“I have to go to work,” Frances mumbled.

“You do?”

“Yes, I have a before-the-office appointment with one of my customers.”

“I’d like a before-the-office appointment,” I joked, but I really only wanted to see Frances every day…

“You’re seeing me right now,” Frances whispered into my chest, nuzzling closer.

“It’s never enough.”

There were a lot of bold statements like this between us, but no declarations of love or where this was going. Maybe that was on me. I didn’t know.

“Later? I’m going to run with Rachel. She wants to give me the 411. After, dinner? Maybe I’ll cook?”

I couldn’t help the laugh escaping me as Frances rambled.

“What?” she asked, pretending to glare at me. It was all show. Tough, kickboxing Frances couldn’t hurt anyone if she tried—except for the time she hit me.

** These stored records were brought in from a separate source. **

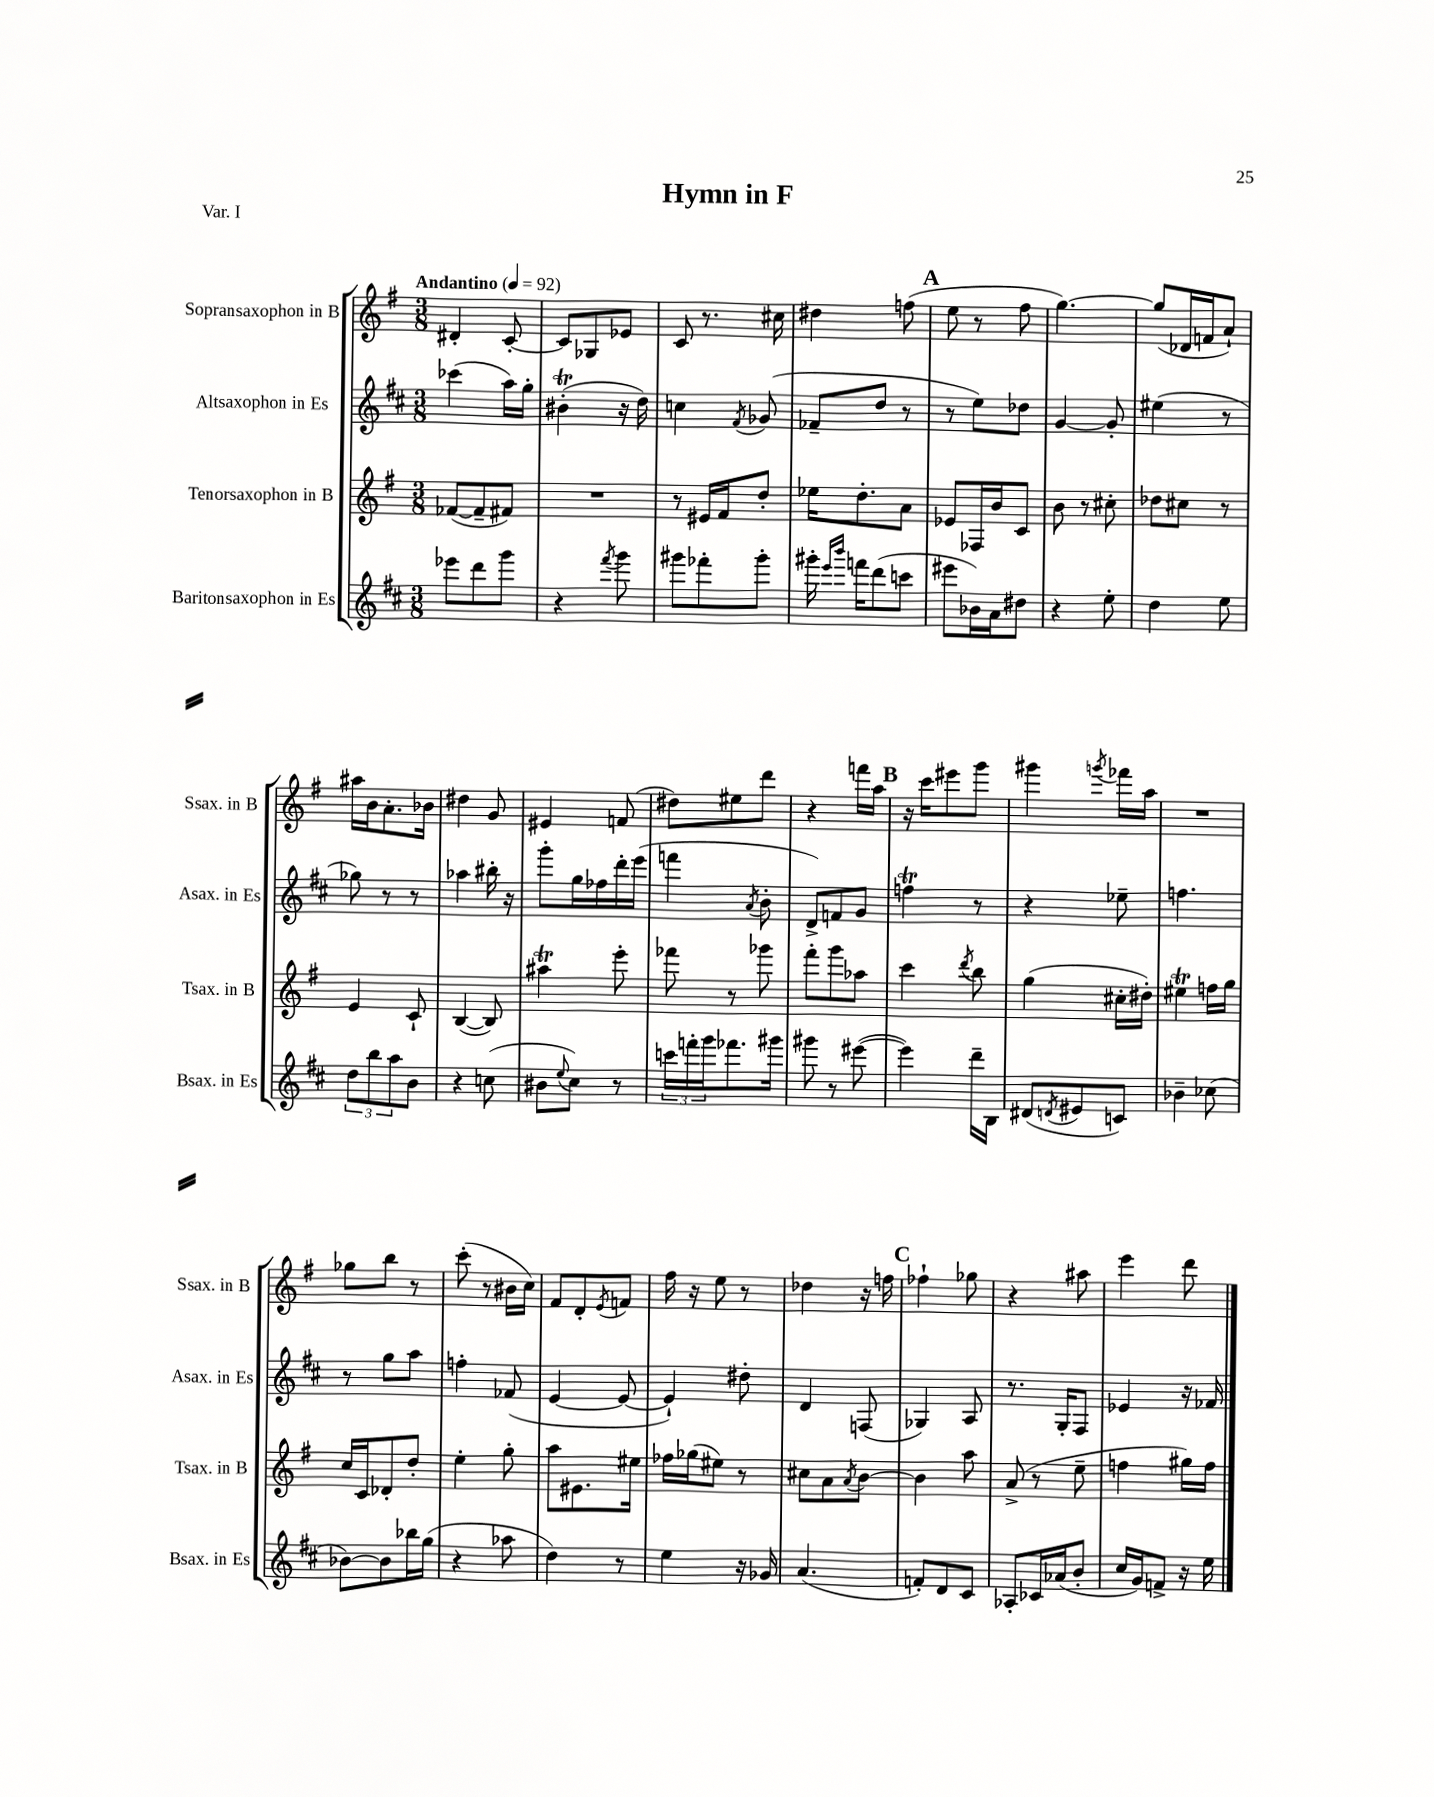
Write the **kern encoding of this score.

**kern	**kern	**kern	**kern
*staff4	*staff3	*staff2	*staff1
*clefG2	*clefG2	*clefG2	*clefG2
*k[f#c#]	*k[f#]	*k[f#c#]	*k[f#]
*M3/8	*M3/8	*M3/8	*M3/8
*MM92	*MM92	*MM92	*MM92
8eee-	([8f-	(4ccc-	4d#'
8ddd	8f-~]	.	.
8ggg	8f#)	16aa)	[8c'
.	.	16gg'	.
=	=	=	=
4r	4.r	(4b#'	8c]
.	.	.	8G-
8qfff#	.	.	.
8ggg	.	16r	8e-
.	.	16dd)	.
=	=	=	=
8ggg#	8r	4cc	8c
8fff-'	16e#	.	8.r
.	16f#	.	.
.	.	8qf#	.
8ggg#'	8dd'	(8g-	.
.	.	.	16cc#
=	=	=	=
16ggg#'	16ee-	8f-~	4dd#
16qqeee	.	.	.
16qqbbb	.	.	.
16fff	8.dd'	.	.
(8ddd	.	8dd	.
8ccc	8a	8r	(8ff
=	=	=	=
8eee#	8e-	8r	8ee
16b-)	16F-	8ee)	8r
16a	16b	.	.
8dd#	8c	8dd-	8ff#
=	=	=	=
4r	8b	[4g	[4.gg)
.	8r	.	.
8ee'	8cc#'	8g']	.
=	=	=	=
4dd	8dd-	(4ee#	(8gg]
.	8cc#	.	16d-
.	.	.	16f
8ee	8r	8r	8a`)
=	=	=	=
12dd	4e	8gg-)	16aa#
.	.	.	16b
12bb	.	.	.
.	.	8r	8.a'
12aa	.	.	.
8b	8c`	8r	.
.	.	.	16b-
=	=	=	=
4r	([4B	4aa-	4dd#
(8cc	8B])	16bb#'	8g
.	.	16r	.
=	=	=	=
8b#	4aa#	8ggg'	4e#
8qqee	.	.	.
8cc#)	.	16gg	.
.	.	16ff-	.
8r	8eee'	16ddd'	(8f
.	.	(16eee	.
=	=	=	=
24ccc	8fff-	4fff	8dd#)
24fff'	.	.	.
24ggg	.	.	.
8.fff-	8r	.	8ee#
.	.	8qa	.
.	8ggg-	8b'	8ddd
16ggg#	.	.	.
=	=	=	=
8ggg#	8fff#'	8d^)	4r
8r	8ggg	8f	.
([8eee#	8aa-	8g	16fff
.	.	.	16aa
=	=	=	=
4eee#])	4ccc	4ff	16r
.	.	.	16ccc
.	.	.	8eee#
.	8qddd	.	.
16ddd~	8bb	8r	8ggg
16B	.	.	.
=	=	=	=
(8d#	(4gg	4r	4ggg#
8qd	.	.	.
8e#	.	.	.
.	.	.	8qggg
8c)	16cc#'	8ee-~	16fff-
.	16dd#')	.	16aa
=	=	=	=
4b-~	4ee#	4.ff	4.r
(8cc-	16ff	.	.
.	16gg	.	.
=	=	=	=
[8b-)	16cc	8r	8gg-
.	16c	.	.
8b-]	8d-'	8gg	8bb
16bb-	8dd'	8aa	8r
(16gg	.	.	.
=	=	=	=
4r	4ee'	4ff'	(8ccc'
.	.	.	8r
8aa-	8gg'	(8f-	16b#
.	.	.	16cc)
=	=	=	=
4dd)	8aa	[4e	8f#
.	8.e#	.	8d'
.	.	.	8qe
8r	.	8e_	8f
.	16ee#	.	.
=	=	=	=
4ee	16ff-	4e`])	16ff#
.	(16gg-	.	16r
.	8ee#)	.	8ee
16r	8r	8dd#'	8r
16g-	.	.	.
=	=	=	=
(4.a	8cc#	4d	4dd-
.	8a	.	.
.	8qa	.	.
.	[8b	(8F	16r
.	.	.	16ff
=	=	=	=
8f')	4b]	4G-)	4ff-`
8d	.	.	.
8c#	8aa	8A	8gg-
=	=	=	=
8A-'	(8a^	8.r	4r
16c-	8r	.	.
(16a-	.	16G'	.
8b'	8ee~	8F#	8aa#
=	=	=	=
16cc#	4ff	4e-	4eee
16g)	.	.	.
8f^	.	.	.
16r	16gg#)	16r	8ddd
16ee	16ff	16f-	.
==	==	==	==
*-	*-	*-	*-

“I love when you talk dirty, like cooking for me…and I’m glad you have that…with Rachel.” I truly was, knowing Frances didn’t have many people. I didn’t say as much because I wouldn’t dare hurt her feelings.

I’d loved meeting Rachel for drinks in October. We’d gone to a pumpkin espresso martini tasting that was horrible and ended back here at my place for a better round of drinks. Rachel had teased me, asking if I had Manischewitz, and we all laughed. Yet I hadn’t suggested we meet my buddies yet, but I guessed it would happen eventually. Maybe I needed to push the agenda…

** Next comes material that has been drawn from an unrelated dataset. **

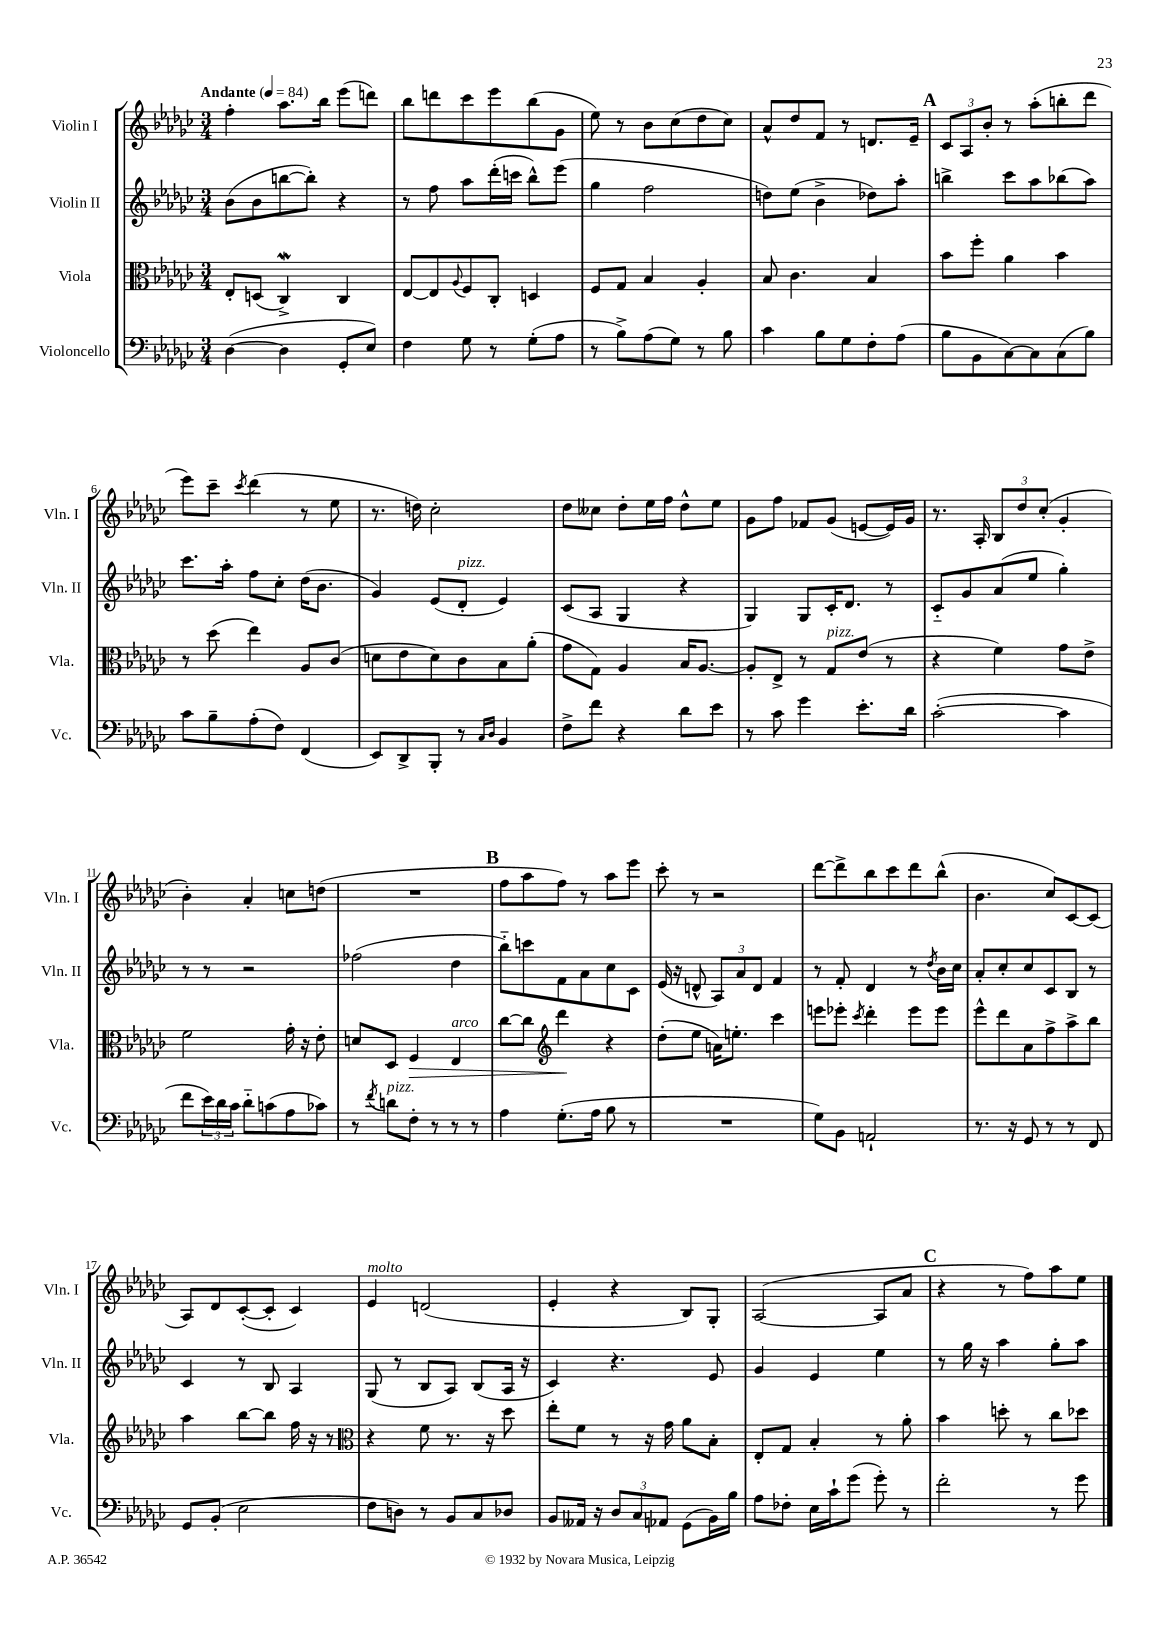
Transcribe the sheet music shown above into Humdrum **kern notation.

That was where my thoughts were as Frances scooted away, and I realized what a fixture she’d become at my apartment and how much I liked it. She started to head toward the back bedroom to get ready, and while I could tell she was in work mode, I thought about when I should tell her that I love her.

“She’s silly in love. I mean, gaga for this guy in a way she never was for her husband,” Frances told me much later that night.

We were in her bed, after she’d cooked us this amazing pasta alla Norma. She was lying on her side, running figure eights on my bare chest.

“Did you like her husband?” I asked, not sure whether exes were a good topic. Frances knew I didn’t have anyone serious to speak of due to my own restrictions, but we hadn’t spoken about her ex since that night during the summer.

“He was fine. Just fine, you know? Not anything great or bad…”

I felt myself nodding. “Why did she marry him, then?”

“I think because everyone was doing it. She felt pressure. It was okay because they just went their separate ways when it was over, split their money, and moved on.”

“No kids, right?” Immediately, I wanted to punch myself for asking.

“No,” Frances answered and looked up at me, running a hand down my cheek. “It’s okay to talk about kids around me. I’m not permanently broken or scarred, other than my honey pot still left over…”

She glanced down at her belly, which I’d caught her doing upon occasion, and this was an area I was ill equipped to handle. I didn’t sense she was fishing for compliments like most women when they said they were “fat.”

“Hey, your body was trying to do something miraculous. It just didn’t work out that time…”

Damn, watching Frances’s face, I knew I messed up.

“Any time. I’m thirty-eight, and I don’t think these things get easier with age. So that was my time.”

“I’m sorry…I’m not saying the right thing.” My palm ran over the area on her lower abdomen she called her honey pot. “I like every inch of you. And this, which isn’t there, is beautiful. You’re beautiful, inside and out, and every part of your story that brought you to me…”

She rested her forehead on my shoulder and spoke softly. “I don’t know where this is going, and I promise you I’m not looking for you to say anything, but I want you to know that I may not be able to have kids. Not maybe, but likely definitely.”

She kissed me, and I kissed her back, trying to convey how I felt with my actions since I couldn’t seem to sort out the words.

It was some kind of cruel joke that at forty-seven I still couldn’t come up with the right way to tell someone I loved them.

Despite not knowing what we were doing with one another, what either of our intentions were, or where this was going, Thanksgiving was one of the best. Simply perfect.